The funds will cover the cost of enforcing various Dodd-Frank provisions regarding those largest, most interconnected financial firms, most notably the establishment and evaluation of “living wills” for the firms. The Wall Street reform law seeks to prevent future bailouts by forcing the SIFIs to write out plans for how their web of financial deals would be wound down in an orderly way should the business fail. In other words, rather than allow Wall Street to continue to believe certain huge companies would be propped up by taxpayer dollars should they collapse, the law requires such companies to write out contingency plans for a future without bailouts. Thursday’s rule would charge 70 of those companies according to their relative size, so that taxpayers are not paying for the up-front regulatory improvements either.

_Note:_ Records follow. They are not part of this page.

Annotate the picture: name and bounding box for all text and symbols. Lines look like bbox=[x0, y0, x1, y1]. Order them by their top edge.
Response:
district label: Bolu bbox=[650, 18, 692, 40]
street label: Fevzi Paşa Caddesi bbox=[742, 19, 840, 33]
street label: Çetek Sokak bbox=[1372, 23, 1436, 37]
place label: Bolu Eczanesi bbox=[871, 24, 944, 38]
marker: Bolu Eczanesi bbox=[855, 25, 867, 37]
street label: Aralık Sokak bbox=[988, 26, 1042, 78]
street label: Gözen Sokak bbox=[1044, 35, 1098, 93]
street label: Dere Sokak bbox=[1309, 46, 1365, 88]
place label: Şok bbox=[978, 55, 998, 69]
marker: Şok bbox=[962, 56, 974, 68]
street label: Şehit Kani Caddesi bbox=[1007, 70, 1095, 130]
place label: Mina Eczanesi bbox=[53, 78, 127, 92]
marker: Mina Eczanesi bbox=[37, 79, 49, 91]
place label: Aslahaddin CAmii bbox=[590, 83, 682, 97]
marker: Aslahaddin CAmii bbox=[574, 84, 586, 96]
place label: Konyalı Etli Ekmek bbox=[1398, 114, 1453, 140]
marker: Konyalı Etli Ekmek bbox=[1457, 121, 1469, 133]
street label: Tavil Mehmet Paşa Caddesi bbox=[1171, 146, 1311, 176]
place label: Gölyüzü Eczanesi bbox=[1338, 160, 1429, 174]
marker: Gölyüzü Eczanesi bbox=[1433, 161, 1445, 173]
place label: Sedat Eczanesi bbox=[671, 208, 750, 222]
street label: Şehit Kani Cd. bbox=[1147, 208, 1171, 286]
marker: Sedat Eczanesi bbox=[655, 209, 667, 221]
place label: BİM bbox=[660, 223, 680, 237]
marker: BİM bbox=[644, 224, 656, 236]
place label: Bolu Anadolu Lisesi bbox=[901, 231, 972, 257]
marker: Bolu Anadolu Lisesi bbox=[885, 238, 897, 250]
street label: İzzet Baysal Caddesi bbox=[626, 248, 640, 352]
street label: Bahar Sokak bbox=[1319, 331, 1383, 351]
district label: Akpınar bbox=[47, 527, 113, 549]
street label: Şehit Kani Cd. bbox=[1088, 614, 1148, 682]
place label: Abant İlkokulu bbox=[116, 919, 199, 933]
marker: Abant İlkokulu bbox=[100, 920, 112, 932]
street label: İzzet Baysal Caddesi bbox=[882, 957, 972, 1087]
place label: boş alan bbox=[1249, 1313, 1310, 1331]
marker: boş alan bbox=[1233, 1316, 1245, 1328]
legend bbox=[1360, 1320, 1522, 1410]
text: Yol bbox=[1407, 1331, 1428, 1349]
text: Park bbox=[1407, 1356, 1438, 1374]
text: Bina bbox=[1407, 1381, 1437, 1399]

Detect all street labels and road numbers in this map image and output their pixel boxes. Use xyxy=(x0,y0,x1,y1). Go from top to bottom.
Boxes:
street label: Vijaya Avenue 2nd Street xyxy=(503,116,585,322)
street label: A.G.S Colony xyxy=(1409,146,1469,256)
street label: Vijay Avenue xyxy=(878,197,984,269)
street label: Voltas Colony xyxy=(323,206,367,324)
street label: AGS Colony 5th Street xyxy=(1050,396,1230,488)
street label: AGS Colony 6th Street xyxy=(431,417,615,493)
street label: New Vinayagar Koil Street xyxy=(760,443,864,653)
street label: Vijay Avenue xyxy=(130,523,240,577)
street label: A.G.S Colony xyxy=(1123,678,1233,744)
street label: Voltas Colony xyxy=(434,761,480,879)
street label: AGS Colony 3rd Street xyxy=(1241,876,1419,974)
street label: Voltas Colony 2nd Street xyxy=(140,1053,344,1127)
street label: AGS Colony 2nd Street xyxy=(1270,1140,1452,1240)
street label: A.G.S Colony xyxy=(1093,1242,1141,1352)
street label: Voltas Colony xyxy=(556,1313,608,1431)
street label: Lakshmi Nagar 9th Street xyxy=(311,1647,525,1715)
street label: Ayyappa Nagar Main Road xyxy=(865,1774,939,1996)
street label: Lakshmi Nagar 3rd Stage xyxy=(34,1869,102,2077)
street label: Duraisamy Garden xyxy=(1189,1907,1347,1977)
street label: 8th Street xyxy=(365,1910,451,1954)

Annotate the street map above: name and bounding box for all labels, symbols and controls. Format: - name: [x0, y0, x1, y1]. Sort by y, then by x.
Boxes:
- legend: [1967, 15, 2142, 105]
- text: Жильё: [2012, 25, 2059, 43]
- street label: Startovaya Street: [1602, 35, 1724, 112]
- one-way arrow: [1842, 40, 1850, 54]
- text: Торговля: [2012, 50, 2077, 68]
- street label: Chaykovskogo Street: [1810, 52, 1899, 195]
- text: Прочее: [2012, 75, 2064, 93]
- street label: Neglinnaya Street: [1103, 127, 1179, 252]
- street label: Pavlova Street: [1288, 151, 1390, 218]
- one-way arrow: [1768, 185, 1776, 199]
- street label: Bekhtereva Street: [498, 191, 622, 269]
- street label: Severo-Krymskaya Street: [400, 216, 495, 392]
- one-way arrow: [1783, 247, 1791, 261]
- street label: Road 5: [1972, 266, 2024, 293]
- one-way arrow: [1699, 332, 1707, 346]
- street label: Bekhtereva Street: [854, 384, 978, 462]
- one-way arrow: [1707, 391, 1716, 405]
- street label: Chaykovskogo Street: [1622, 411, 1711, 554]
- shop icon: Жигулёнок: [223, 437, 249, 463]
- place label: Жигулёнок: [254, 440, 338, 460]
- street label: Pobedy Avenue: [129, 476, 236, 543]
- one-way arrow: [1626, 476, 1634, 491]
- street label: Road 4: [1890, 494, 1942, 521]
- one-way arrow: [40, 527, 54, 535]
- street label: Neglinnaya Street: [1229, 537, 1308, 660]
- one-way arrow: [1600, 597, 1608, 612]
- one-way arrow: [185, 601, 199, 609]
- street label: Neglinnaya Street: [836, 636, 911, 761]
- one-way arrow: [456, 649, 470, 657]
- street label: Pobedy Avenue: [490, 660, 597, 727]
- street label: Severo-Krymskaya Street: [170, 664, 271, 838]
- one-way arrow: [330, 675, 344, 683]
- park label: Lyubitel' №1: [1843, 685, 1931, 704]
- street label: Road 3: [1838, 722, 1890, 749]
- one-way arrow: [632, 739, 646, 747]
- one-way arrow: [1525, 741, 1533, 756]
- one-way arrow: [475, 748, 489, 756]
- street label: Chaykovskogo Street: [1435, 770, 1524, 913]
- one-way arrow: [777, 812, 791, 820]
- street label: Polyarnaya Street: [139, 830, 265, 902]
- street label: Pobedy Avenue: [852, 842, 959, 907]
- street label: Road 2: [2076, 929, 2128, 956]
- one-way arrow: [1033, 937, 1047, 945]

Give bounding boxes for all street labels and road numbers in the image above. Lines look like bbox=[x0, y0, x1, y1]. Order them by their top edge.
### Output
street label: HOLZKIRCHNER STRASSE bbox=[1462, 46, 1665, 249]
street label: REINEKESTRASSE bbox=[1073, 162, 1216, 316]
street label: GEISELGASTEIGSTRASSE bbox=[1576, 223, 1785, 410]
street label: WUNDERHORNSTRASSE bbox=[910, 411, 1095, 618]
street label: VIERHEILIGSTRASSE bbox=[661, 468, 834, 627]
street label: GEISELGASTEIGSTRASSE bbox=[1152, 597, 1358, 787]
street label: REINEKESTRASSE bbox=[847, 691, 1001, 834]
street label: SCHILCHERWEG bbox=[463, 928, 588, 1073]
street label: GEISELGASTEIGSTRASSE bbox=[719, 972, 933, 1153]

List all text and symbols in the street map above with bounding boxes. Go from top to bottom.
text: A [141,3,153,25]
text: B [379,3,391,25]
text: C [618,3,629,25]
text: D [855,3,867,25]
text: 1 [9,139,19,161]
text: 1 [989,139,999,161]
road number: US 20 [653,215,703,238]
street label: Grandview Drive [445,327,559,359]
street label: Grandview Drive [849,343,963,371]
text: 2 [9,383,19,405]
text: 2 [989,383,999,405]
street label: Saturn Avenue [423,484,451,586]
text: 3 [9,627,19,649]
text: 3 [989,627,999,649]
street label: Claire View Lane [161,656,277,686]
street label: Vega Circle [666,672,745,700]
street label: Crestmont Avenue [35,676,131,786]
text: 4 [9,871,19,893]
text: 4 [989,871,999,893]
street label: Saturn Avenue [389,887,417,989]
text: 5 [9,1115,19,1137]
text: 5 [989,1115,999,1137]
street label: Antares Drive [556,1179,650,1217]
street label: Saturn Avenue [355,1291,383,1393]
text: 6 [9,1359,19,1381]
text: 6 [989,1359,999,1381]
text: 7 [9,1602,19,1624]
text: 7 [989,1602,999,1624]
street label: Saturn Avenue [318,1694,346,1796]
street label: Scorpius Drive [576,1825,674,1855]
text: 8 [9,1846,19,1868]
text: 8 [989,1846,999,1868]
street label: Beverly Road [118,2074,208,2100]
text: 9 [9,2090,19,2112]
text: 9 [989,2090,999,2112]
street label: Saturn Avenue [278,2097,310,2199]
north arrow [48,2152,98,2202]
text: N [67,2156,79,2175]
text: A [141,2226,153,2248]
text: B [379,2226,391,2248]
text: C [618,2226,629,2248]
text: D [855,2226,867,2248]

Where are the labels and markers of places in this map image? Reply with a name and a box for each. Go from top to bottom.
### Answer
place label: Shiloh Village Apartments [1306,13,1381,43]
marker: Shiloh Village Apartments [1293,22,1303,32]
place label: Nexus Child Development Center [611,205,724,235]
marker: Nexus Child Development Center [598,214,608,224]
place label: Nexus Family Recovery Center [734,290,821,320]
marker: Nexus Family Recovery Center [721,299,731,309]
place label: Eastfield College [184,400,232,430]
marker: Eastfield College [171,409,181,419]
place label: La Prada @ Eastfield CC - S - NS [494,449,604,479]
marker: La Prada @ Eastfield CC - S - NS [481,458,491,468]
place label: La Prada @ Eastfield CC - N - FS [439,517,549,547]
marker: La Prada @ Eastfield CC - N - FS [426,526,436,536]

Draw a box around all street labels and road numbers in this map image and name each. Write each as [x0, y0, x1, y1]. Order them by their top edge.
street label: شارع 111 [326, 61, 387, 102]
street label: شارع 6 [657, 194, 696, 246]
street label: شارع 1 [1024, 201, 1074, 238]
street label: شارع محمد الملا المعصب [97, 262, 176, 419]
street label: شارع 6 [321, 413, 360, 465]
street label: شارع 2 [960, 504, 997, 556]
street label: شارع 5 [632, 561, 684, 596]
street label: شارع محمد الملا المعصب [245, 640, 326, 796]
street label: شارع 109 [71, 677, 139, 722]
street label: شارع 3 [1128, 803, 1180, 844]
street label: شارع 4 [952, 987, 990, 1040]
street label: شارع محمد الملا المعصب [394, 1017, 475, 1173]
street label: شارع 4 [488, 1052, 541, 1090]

But despite having a finalized rule on funding the regulation, it’s still uncertain whether these SIFIs can even justify their own continued existence. Part of the idea behind the “living wills” is that they allow firms to make the case that their size doesn’t pose an inherent danger to the economy. The company maps out its connections to the rest of the financial system, convinces regulators that those connections are manageable in even the worst case scenario, and continues to do business. But if a SIFI fails to make that case well enough, the government is empowered to break them up into smaller, harmless companies. As of late June, regulators were not convinced by any of the “living wills” they had reviewed.
The deadline for final “living wills” is in October, so any regulatory effort to break up the megabanks is at least several months away. In the meantime, Democrats in the Senate have proposed a variety of laws to break up the banks, winning some state-level support. Various Federal Reserve officials have hinted at a willingness to go further towards breaking up these firms. Even Treasury Secretary Jack Lew, who has long insisted that Dodd-Frank’s reforms are sufficient to address the SIFIs, recently signaled he is open to tougher measures to break up banks should the SIFIs fail to show they don’t pose the same dangers they did in 2008.